*** PASSAGE ***
The U.S. found the Japanese move provocative for a couple reasons. Most basically, the U.S. was seeking to curb and reverse Japanese expansion with lesser economic pressures, and when it did not work, total economic embargo was the only card left to play, and the U.S. was certainly unwilling to let a Japanese move on this scale go without a response.

Secondly, occupation of northern Indochina could be "justified" as a measure to gain an advantage in the China War, the Tripartite Pact could be "justified" as a measure to deter the U.S. from going to war over China rather than a measure preparatory toward wider aggression. However, southern Indochina added hardly anything to the Japanese war effort in China, rather it was most useful for further advances in the direction of Thailand, Malaya, and the DEI, and it broadened the threat to the Philippines. Therefore, to American strategists, it signaled a Japanese commitment or trajectory towards further aggression outside of China.

So, say the Japanese stand pat in northern Indochina and keep fighting in China, but they do not got south of Tonkin at all during 1941.

Assume “all else being equal” vis-à-vis Europe, rest of Asia, etc.

Would the U.S. still be letting the Japanese spend their assets in America and be letting the Japanese purchase American oil on New Years Day, 1942?
*** EXTRACTED RECORDS ***
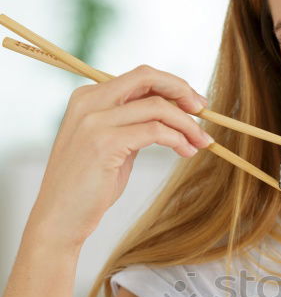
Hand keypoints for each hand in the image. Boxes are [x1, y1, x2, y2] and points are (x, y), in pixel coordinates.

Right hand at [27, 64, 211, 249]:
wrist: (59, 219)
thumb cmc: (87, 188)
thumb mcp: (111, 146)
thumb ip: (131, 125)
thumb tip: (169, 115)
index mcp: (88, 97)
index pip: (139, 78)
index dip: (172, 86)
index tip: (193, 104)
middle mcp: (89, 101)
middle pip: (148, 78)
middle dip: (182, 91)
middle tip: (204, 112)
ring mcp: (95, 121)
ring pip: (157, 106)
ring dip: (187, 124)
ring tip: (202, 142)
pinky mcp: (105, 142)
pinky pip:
***
*** EXTRACTED RECORDS ***
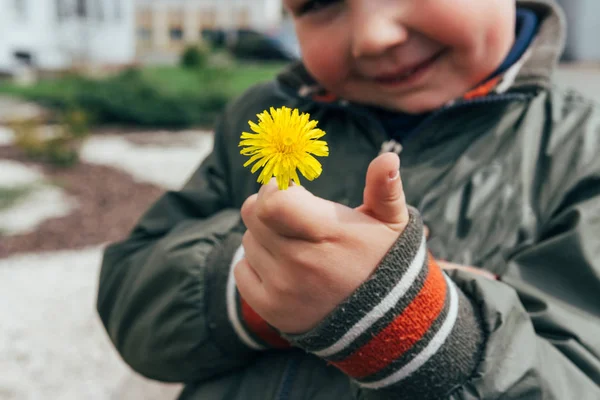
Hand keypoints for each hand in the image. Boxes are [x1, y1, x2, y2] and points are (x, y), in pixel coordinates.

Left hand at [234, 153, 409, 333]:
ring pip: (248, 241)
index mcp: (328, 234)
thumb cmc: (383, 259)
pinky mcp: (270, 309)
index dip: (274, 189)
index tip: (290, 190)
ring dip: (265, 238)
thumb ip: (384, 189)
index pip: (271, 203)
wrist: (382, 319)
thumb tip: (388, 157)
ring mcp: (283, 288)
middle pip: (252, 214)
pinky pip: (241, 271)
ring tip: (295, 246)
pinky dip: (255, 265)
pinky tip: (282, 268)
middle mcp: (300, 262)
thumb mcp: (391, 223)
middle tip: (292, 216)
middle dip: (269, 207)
***
## [EXERCISE DIRECTIONS]
Reproduce the passage on Japan's move into Indochina word for word, starting at "Secondly, occupation of" and ending at "outside of China.".

## [SOLVED PROBLEM]
Secondly, occupation of northern Indochina could be "justified" as a measure to gain an advantage in the China War, the Tripartite Pact could be "justified" as a measure to deter the U.S. from going to war over China rather than a measure preparatory toward wider aggression. However, southern Indochina added hardly anything to the Japanese war effort in China, rather it was most useful for further advances in the direction of Thailand, Malaya, and the DEI, and it broadened the threat to the Philippines. Therefore, to American strategists, it signaled a Japanese commitment or trajectory towards further aggression outside of China.